» What the task requires
Convert the lines of the listing, from its first line up to and including the line containing "Identify the document", into a numbered list, omitting any blank lines.

[Layout element entries]
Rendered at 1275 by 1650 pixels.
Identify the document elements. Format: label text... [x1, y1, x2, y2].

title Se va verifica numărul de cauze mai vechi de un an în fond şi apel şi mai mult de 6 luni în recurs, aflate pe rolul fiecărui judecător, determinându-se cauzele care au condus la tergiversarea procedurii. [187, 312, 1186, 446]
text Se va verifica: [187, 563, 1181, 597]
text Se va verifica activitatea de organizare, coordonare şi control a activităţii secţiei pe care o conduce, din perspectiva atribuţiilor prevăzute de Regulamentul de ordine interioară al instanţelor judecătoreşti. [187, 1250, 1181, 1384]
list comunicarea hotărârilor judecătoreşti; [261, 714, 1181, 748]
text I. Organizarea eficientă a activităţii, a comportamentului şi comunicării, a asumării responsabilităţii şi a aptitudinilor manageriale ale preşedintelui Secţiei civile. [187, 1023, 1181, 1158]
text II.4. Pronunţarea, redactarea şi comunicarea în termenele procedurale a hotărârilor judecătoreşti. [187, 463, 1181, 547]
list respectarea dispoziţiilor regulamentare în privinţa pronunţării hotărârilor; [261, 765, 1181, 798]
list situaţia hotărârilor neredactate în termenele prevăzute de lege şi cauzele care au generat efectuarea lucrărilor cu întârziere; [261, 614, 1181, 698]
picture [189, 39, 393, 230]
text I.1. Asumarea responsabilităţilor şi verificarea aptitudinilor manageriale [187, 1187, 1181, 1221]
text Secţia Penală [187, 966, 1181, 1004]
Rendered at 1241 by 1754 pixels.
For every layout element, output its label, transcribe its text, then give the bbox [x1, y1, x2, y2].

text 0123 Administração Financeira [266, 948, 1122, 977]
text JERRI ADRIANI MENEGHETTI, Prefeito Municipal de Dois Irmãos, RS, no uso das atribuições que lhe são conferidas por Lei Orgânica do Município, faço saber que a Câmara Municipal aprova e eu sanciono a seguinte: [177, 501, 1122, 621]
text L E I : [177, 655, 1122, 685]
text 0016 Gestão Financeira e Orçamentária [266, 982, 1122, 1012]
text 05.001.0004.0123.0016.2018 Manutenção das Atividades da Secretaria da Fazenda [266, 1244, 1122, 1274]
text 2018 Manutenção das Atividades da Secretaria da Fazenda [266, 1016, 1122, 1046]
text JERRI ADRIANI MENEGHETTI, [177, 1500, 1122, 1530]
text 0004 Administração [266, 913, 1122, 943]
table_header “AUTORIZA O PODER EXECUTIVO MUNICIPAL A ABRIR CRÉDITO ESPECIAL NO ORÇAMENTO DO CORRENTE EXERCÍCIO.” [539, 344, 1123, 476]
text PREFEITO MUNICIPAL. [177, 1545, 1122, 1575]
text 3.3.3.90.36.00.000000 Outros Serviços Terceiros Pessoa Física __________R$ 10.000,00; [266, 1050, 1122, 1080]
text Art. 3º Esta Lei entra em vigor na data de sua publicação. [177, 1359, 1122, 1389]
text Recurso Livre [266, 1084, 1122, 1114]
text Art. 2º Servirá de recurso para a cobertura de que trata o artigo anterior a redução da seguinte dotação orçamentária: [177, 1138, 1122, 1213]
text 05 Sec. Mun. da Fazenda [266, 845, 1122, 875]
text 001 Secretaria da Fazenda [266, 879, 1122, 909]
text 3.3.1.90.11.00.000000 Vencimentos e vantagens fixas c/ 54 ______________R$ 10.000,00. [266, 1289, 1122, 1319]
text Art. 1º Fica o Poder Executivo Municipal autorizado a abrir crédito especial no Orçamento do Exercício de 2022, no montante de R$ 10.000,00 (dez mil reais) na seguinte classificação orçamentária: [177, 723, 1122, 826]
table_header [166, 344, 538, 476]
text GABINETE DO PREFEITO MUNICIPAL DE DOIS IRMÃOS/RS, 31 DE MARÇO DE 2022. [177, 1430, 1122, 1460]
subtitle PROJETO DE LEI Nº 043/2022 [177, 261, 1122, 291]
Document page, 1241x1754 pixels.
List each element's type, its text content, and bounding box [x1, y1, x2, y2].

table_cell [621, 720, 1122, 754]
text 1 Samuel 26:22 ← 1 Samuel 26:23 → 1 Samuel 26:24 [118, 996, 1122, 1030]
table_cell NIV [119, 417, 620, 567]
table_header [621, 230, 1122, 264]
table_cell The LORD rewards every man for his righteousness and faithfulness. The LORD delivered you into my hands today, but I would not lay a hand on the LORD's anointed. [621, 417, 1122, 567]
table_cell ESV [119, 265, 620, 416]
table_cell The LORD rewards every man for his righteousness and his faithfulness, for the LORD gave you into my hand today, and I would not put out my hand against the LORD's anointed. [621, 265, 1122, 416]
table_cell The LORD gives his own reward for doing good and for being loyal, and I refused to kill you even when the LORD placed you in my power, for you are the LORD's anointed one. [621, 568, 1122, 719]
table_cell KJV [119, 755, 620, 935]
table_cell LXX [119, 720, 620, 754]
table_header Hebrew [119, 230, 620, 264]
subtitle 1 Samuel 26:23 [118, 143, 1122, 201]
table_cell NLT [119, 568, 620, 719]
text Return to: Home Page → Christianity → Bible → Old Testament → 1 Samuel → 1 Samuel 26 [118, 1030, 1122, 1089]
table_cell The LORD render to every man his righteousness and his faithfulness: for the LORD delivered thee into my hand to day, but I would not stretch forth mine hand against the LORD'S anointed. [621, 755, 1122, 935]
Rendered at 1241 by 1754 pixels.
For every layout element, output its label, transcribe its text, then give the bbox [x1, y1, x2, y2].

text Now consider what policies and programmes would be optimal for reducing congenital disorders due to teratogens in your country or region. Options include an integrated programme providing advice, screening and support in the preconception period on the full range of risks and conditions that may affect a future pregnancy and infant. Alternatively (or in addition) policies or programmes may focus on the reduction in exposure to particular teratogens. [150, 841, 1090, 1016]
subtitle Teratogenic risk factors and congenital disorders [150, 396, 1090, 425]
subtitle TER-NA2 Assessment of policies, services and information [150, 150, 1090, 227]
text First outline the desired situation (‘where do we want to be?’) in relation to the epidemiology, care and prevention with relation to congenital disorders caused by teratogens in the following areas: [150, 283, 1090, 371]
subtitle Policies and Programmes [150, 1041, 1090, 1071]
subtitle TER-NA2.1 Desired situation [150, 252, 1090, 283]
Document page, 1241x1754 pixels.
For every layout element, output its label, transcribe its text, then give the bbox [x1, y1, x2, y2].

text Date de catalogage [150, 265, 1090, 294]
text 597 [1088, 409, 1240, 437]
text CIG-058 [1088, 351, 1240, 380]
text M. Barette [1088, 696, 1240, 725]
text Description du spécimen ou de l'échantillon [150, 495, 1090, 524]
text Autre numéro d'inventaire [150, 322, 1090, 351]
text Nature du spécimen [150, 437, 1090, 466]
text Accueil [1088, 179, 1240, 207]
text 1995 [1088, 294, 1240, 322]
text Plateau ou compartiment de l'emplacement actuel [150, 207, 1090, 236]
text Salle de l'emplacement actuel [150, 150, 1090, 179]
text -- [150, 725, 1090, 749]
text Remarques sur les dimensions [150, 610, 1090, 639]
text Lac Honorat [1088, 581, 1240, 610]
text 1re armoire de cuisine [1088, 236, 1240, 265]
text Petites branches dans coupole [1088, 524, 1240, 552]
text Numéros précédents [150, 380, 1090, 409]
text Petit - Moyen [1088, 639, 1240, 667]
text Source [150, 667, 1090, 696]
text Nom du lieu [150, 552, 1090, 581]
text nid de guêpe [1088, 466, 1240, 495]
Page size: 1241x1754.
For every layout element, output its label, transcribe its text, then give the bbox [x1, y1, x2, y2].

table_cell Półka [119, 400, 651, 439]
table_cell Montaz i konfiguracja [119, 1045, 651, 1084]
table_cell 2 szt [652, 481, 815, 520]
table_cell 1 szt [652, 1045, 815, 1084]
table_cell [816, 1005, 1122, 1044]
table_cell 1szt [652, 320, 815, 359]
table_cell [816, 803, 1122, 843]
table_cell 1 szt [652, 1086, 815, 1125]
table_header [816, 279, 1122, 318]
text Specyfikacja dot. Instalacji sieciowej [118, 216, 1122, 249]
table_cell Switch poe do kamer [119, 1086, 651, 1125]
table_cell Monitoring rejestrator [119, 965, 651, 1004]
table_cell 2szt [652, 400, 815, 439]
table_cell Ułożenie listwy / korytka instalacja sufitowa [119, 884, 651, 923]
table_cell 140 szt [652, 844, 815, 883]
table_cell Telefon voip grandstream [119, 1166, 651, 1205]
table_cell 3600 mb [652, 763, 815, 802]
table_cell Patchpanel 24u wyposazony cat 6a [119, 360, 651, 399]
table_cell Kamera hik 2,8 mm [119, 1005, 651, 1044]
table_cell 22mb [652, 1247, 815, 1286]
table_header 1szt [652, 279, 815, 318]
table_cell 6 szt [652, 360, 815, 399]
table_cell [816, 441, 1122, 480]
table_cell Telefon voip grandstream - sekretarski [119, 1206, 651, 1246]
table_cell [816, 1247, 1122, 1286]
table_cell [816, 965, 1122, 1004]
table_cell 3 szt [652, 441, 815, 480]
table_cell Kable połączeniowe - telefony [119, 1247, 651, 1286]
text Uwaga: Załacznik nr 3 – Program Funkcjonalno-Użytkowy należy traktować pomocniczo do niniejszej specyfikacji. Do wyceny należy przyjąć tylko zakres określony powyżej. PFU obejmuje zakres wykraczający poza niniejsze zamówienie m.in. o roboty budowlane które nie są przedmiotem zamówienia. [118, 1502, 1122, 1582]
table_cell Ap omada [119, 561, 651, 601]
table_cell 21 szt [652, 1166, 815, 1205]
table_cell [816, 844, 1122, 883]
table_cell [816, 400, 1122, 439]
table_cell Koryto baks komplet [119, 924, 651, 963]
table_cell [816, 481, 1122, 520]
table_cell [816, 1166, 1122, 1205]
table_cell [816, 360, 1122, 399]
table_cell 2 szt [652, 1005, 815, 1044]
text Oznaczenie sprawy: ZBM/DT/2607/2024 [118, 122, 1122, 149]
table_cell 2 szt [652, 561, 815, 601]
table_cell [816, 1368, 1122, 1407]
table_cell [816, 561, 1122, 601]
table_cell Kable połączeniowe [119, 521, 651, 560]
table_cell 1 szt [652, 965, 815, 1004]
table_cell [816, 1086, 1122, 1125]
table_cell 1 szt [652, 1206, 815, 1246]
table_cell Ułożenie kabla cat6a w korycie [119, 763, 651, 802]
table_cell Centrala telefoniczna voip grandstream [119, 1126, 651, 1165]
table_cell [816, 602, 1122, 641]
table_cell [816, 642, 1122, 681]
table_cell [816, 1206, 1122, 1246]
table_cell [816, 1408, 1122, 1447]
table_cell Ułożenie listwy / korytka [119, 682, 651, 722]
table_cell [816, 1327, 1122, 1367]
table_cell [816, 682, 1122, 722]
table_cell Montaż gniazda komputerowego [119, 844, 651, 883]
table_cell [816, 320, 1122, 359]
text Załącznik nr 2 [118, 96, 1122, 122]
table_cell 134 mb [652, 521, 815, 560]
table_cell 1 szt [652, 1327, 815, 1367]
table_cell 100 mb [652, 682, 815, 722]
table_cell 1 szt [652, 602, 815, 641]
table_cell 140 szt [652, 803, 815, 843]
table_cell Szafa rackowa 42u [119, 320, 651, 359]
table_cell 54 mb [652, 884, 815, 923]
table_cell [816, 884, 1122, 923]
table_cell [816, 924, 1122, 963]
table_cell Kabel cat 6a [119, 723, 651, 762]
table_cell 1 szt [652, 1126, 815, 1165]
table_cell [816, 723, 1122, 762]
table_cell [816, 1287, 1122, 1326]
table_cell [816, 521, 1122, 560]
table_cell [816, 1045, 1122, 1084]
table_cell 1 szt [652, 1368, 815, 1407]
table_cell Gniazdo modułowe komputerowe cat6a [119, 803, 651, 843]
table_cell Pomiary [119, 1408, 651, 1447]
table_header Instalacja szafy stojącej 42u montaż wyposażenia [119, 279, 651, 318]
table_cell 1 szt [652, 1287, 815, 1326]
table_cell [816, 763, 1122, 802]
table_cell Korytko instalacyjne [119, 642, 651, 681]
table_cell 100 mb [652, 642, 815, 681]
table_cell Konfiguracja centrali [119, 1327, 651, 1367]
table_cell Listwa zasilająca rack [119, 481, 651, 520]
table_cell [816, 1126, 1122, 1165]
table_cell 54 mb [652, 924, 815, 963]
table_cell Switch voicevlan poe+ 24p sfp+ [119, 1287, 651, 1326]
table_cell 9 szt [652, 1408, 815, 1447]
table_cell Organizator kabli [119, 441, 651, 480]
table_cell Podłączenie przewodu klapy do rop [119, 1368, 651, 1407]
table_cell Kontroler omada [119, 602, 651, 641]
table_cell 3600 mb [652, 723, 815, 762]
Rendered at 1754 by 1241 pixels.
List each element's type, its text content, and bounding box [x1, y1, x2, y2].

» Worked answer
1. Rendered at 1275 by 1650 pixels.
2. Identify the document elements. Format: label text... [x1, y1, x2, y2].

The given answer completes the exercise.